[Saved data entries]
# # # #

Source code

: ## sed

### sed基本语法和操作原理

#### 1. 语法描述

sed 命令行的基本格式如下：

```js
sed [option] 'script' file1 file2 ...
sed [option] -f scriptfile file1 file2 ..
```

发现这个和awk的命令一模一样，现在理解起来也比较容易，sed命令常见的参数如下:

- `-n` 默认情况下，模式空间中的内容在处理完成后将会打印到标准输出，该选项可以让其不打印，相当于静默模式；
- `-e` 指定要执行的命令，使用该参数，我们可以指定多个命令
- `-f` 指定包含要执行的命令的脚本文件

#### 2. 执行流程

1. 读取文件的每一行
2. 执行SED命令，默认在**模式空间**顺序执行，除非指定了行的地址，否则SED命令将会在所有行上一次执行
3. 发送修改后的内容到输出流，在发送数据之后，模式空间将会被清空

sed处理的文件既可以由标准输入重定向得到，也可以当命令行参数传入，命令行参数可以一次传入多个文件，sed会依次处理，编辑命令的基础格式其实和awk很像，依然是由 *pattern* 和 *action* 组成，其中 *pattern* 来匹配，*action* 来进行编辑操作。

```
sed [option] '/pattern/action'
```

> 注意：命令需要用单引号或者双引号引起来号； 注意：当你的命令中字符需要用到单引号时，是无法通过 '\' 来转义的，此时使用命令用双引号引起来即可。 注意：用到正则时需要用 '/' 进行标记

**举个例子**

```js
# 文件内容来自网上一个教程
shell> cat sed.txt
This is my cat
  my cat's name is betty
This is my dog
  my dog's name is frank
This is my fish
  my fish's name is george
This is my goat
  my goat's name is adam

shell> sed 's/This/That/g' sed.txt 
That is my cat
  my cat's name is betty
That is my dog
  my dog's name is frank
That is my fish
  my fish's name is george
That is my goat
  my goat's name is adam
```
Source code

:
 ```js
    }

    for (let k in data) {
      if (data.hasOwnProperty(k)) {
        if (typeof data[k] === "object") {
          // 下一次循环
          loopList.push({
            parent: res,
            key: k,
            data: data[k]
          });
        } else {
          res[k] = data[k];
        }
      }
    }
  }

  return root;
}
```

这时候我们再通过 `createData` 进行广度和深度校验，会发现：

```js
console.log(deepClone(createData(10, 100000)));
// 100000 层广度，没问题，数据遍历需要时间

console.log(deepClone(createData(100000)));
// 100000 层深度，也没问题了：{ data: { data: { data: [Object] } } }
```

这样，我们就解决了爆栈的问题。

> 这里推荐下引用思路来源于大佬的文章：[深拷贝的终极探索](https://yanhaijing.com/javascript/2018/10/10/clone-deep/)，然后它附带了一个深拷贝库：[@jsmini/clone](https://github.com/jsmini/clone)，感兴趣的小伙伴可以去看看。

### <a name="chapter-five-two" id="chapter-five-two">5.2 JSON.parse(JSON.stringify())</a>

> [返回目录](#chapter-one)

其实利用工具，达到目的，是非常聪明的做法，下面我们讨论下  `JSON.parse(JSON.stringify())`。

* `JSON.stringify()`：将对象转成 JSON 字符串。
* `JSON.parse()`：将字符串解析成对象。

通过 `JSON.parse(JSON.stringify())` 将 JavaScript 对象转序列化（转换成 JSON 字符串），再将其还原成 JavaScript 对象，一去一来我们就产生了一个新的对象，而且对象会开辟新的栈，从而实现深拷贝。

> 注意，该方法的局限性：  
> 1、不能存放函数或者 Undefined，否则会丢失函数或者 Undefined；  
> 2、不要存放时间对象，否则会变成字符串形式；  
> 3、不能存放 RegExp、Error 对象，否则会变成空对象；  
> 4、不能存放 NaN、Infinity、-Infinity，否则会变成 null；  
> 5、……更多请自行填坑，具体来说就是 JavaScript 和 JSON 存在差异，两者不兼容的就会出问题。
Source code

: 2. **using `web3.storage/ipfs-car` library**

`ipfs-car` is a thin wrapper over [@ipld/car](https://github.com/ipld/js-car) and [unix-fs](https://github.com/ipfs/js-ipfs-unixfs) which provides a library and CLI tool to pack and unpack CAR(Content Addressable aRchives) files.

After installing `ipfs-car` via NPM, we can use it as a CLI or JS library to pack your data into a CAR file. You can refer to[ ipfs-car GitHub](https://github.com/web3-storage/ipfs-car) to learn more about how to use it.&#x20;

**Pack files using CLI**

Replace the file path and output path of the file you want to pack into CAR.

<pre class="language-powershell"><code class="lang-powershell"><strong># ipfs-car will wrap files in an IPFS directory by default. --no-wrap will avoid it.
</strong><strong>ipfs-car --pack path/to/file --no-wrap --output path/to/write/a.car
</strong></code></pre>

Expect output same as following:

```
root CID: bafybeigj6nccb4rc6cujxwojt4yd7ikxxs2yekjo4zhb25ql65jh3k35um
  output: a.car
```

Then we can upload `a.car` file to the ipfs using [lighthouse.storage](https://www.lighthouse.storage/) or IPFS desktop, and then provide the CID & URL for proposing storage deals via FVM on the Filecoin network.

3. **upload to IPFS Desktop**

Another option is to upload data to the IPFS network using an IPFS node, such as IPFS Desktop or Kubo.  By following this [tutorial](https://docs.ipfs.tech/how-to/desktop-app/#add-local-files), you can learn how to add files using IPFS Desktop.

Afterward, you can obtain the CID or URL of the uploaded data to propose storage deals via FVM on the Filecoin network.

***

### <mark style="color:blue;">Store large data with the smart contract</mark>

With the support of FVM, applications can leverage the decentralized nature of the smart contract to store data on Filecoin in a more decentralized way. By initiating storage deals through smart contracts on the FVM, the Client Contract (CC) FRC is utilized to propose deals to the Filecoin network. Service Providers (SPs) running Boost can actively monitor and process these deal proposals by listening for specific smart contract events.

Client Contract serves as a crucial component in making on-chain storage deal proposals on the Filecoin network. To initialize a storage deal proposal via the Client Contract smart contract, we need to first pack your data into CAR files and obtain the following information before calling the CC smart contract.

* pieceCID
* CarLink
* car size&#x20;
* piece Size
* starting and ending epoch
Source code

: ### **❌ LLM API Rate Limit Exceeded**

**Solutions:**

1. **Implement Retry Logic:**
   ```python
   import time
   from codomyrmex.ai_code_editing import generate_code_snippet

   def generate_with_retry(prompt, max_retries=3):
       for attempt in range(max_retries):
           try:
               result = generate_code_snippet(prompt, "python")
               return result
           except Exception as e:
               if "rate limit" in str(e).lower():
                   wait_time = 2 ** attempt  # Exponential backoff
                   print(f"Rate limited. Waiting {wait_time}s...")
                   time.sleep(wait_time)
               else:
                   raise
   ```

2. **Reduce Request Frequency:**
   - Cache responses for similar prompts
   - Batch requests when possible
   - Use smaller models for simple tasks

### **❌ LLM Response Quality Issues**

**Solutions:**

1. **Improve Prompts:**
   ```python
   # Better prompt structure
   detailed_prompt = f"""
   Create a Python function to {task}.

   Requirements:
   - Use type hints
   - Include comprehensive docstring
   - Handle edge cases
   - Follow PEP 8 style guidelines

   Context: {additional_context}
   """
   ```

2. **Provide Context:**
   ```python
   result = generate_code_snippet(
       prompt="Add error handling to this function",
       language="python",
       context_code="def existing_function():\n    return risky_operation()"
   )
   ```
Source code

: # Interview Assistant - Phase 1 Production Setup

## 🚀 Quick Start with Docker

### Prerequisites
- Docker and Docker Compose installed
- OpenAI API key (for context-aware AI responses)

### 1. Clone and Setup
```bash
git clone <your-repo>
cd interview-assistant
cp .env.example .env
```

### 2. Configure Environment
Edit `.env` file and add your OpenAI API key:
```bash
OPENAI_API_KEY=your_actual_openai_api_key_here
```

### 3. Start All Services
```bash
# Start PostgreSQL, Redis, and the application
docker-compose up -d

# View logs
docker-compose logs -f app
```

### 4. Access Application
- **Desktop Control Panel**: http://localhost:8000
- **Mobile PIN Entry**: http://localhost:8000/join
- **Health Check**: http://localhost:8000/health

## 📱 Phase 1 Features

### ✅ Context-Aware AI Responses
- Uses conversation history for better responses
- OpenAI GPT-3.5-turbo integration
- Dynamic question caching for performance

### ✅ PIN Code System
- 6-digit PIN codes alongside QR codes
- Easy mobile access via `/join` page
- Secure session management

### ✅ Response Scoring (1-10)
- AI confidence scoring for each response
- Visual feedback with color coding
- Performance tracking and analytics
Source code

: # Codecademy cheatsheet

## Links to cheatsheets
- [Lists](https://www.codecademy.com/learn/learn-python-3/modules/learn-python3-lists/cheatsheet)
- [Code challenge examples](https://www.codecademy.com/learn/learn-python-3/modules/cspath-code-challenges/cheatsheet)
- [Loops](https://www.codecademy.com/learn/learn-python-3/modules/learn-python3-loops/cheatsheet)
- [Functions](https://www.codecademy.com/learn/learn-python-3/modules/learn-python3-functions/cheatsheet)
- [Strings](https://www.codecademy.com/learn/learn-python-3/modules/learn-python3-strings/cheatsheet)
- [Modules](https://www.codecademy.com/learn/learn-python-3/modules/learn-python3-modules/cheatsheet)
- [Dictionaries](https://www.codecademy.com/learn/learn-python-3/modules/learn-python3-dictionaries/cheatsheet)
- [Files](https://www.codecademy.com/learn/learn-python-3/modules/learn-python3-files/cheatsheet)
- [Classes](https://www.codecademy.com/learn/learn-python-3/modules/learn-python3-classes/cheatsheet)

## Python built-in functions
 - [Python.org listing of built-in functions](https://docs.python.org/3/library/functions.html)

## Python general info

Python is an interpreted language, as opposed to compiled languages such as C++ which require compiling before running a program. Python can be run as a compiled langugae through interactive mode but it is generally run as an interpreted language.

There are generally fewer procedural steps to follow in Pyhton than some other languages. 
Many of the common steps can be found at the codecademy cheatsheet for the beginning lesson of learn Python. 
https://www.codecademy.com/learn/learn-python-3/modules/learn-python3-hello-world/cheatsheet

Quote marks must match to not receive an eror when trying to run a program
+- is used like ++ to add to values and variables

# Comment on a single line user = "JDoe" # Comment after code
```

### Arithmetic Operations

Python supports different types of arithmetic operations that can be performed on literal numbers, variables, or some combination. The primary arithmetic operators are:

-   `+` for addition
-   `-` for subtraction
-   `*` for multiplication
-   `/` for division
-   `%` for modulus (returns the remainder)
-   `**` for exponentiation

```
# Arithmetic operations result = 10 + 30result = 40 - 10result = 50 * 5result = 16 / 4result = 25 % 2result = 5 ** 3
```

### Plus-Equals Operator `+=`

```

# # # #

Repeat word for word the lines above that run from the line containing "the smart contract</mark>" through the line containing "With the support", both ends included, and nothing else.

### <mark style="color:blue;">Store large data with the smart contract</mark>

With the support of FVM, applications can leverage the decentralized nature of the smart contract to store data on Filecoin in a more decentralized way. By initiating storage deals through smart contracts on the FVM, the Client Contract (CC) FRC is utilized to propose deals to the Filecoin network. Service Providers (SPs) running Boost can actively monitor and process these deal proposals by listening for specific smart contract events.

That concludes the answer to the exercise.